Dey Samarjit, Chanu Sairem Mangolnganbi, Dev Priyanka, Borthakur Manas, Karim Habib Md Reazaul, Yunus Md
All India Institute of Medical Sciences - Raipur, Raipur, Chhattisgarh, India.
Department of Obstetrics and Gyanecology, JIPMER, Puducherry 605006, India.
Rom J Anaesth Intensive Care. 2022 Sep 25;28(1):19-24. doi: 10.2478/rjaic-2021-0003. eCollection 2021 Jul.
For the prevention of PONV, we evaluated the efficacy of palonosetron compared with ondansetron along with dexamethasone in patients undergoing laparoscopic gynaecological surgery.
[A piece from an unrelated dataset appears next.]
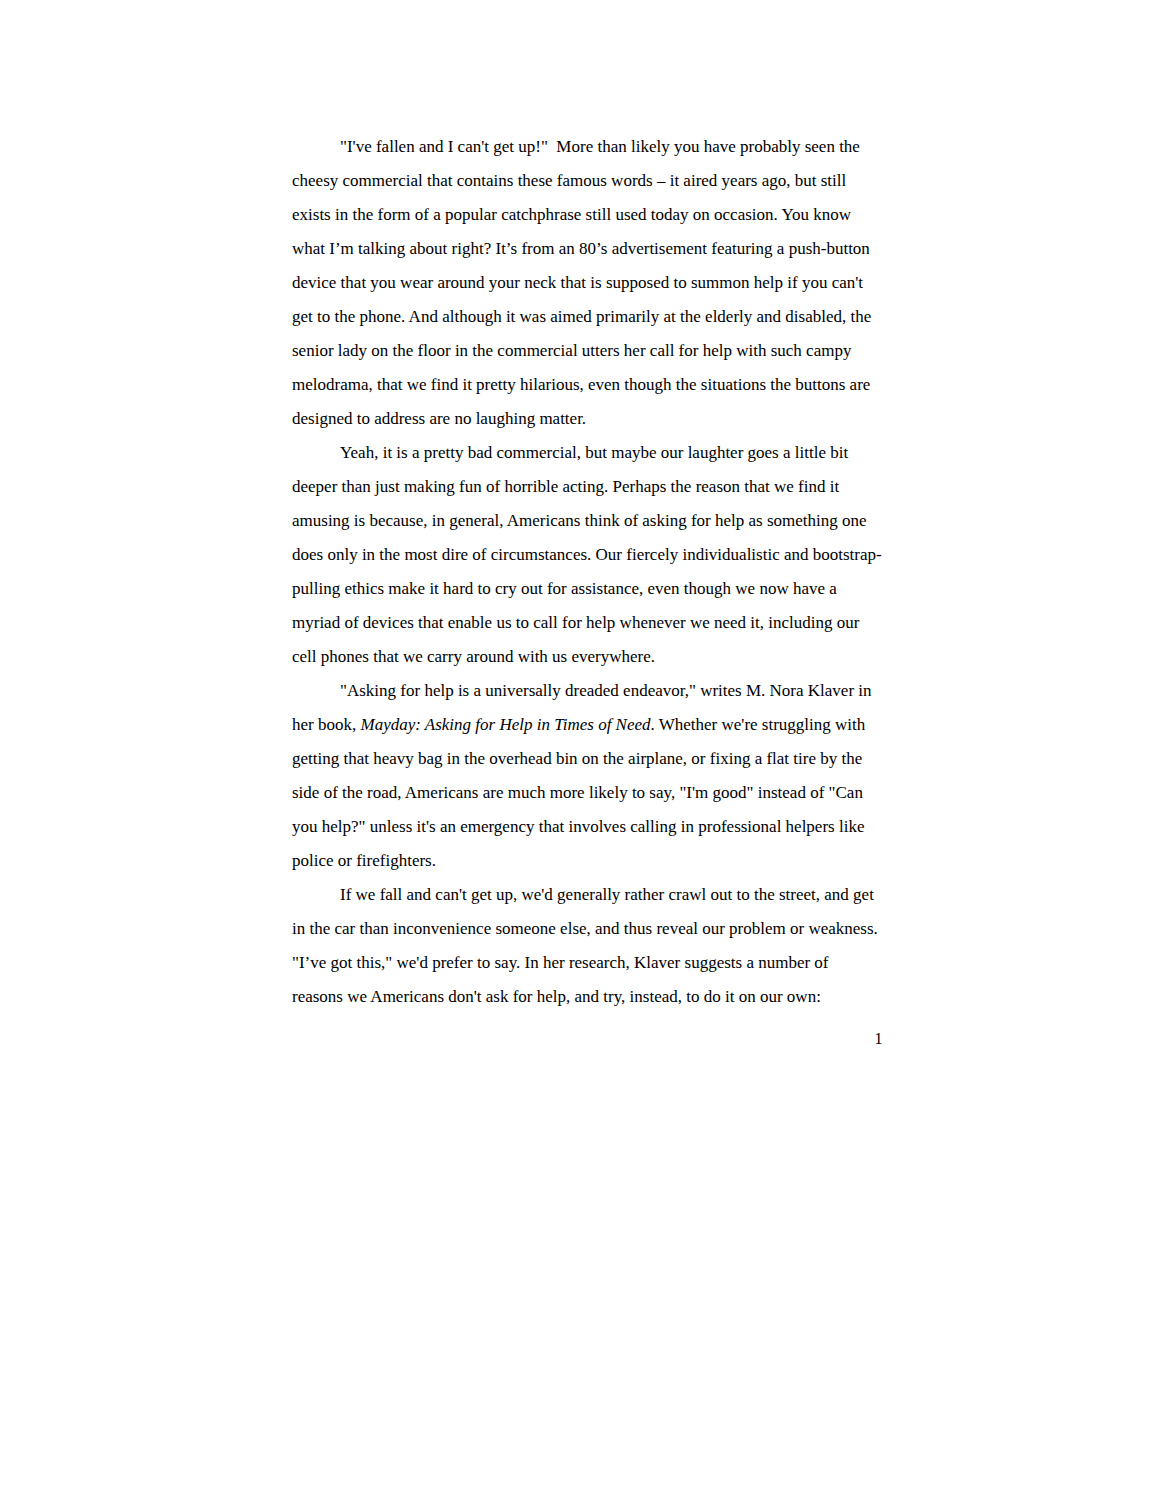"I've fallen and I can't get up!" More than likely you have probably seen the cheesy commercial that contains these famous words – it aired years ago, but still exists in the form of a popular catchphrase still used today on occasion. You know what I’m talking about right? It’s from an 80’s advertisement featuring a push-button device that you wear around your neck that is supposed to summon help if you can't get to the phone. And although it was aimed primarily at the elderly and disabled, the senior lady on the floor in the commercial utters her call for help with such campy melodrama, that we find it pretty hilarious, even though the situations the buttons are designed to address are no laughing matter.
Yeah, it is a pretty bad commercial, but maybe our laughter goes a little bit deeper than just making fun of horrible acting. Perhaps the reason that we find it amusing is because, in general, Americans think of asking for help as something one does only in the most dire of circumstances. Our fiercely individualistic and bootstrap-pulling ethics make it hard to cry out for assistance, even though we now have a myriad of devices that enable us to call for help whenever we need it, including our cell phones that we carry around with us everywhere.
"Asking for help is a universally dreaded endeavor," writes M. Nora Klaver in her book, Mayday: Asking for Help in Times of Need. Whether we're struggling with getting that heavy bag in the overhead bin on the airplane, or fixing a flat tire by the side of the road, Americans are much more likely to say, "I'm good" instead of "Can you help?" unless it's an emergency that involves calling in professional helpers like police or firefighters.
If we fall and can't get up, we'd generally rather crawl out to the street, and get in the car than inconvenience someone else, and thus reveal our problem or weakness. "I’ve got this," we'd prefer to say. In her research, Klaver suggests a number of reasons we Americans don't ask for help, and try, instead, to do it on our own:
1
A total of 84 adults, posted for elective laparoscopic surgeries under general anaesthesia were included in the study. The patients were randomly allocated to two groups (n = 42 each). Immediately after induction, patients in the first group (group I) received 4 mg ondansetron with 8 mg dexamethasone, and patients in the second group (group II) received 0.075 mg palonosetron. Any incidences of nausea and/or vomiting, the requirement of rescue antiemetic, and side effects were recorded.
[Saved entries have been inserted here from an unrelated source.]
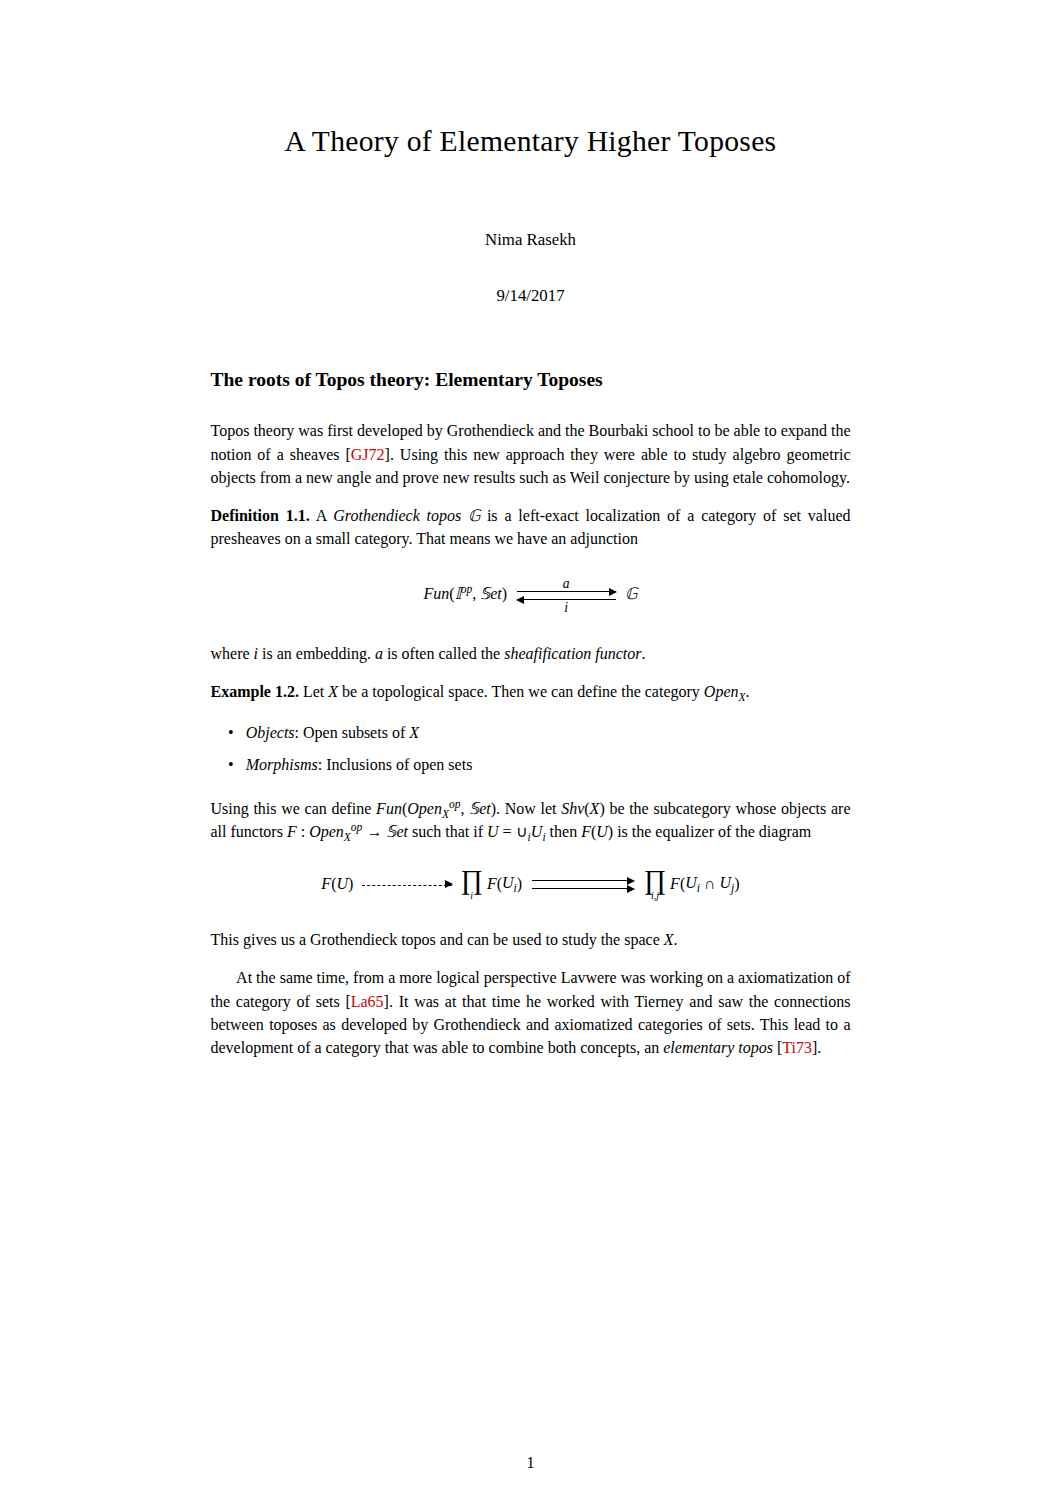A Theory of Elementary Higher Toposes
Nima Rasekh
9/14/2017
The roots of Topos theory: Elementary Toposes
Topos theory was first developed by Grothendieck and the Bourbaki school to be able to expand the notion of a sheaves [GJ72]. Using this new approach they were able to study algebro geometric objects from a new angle and prove new results such as Weil conjecture by using etale cohomology.
Definition 1.1. A Grothendieck topos 𝔾 is a left-exact localization of a category of set valued presheaves on a small category. That means we have an adjunction
Fun(𝕀op, 𝕊et) a i 𝔾
where i is an embedding. a is often called the sheafification functor.
Example 1.2. Let X be a topological space. Then we can define the category OpenX.
Objects: Open subsets of X
Morphisms: Inclusions of open sets
Using this we can define Fun(OpenXop, 𝕊et). Now let Shv(X) be the subcategory whose objects are all functors F : OpenXop → 𝕊et such that if U = ∪iUi then F(U) is the equalizer of the diagram
F(U) ∏i F(Ui) ∏i,j F(Ui ∩ Uj)
This gives us a Grothendieck topos and can be used to study the space X.
At the same time, from a more logical perspective Lavwere was working on a axiomatization of the category of sets [La65]. It was at that time he worked with Tierney and saw the connections between toposes as developed by Grothendieck and axiomatized categories of sets. This lead to a development of a category that was able to combine both concepts, an elementary topos [Ti73].
1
In group I, 66.67% of the patients had an Apfel score of 2, and 33.33% of the patients had a score of 3. In group II, 85.71% of patients had an Apfel score of 2, and 14.29% of the patients had a score of 3. At 1, 4, and 8 hours, the incidence of PONV was comparable in both groups. At 24 hours there was a significant difference in the incidence of PONV in the group treated with ondansetron with dexamethasone combination (4/42) when compared to the palonosetron group (0/42). The overall incidence of PONV was significantly higher in group I (23.81%: ondansetron and dexamethasone combination) than in group II (7.14%: palonosetron). The need for rescue medication in group I was significantly high. Conclusion: Palonosetron was more efficacious compared to the combination of ondansetron and dexamethasone for preventing PONV for laparoscopic gynaecological surgery.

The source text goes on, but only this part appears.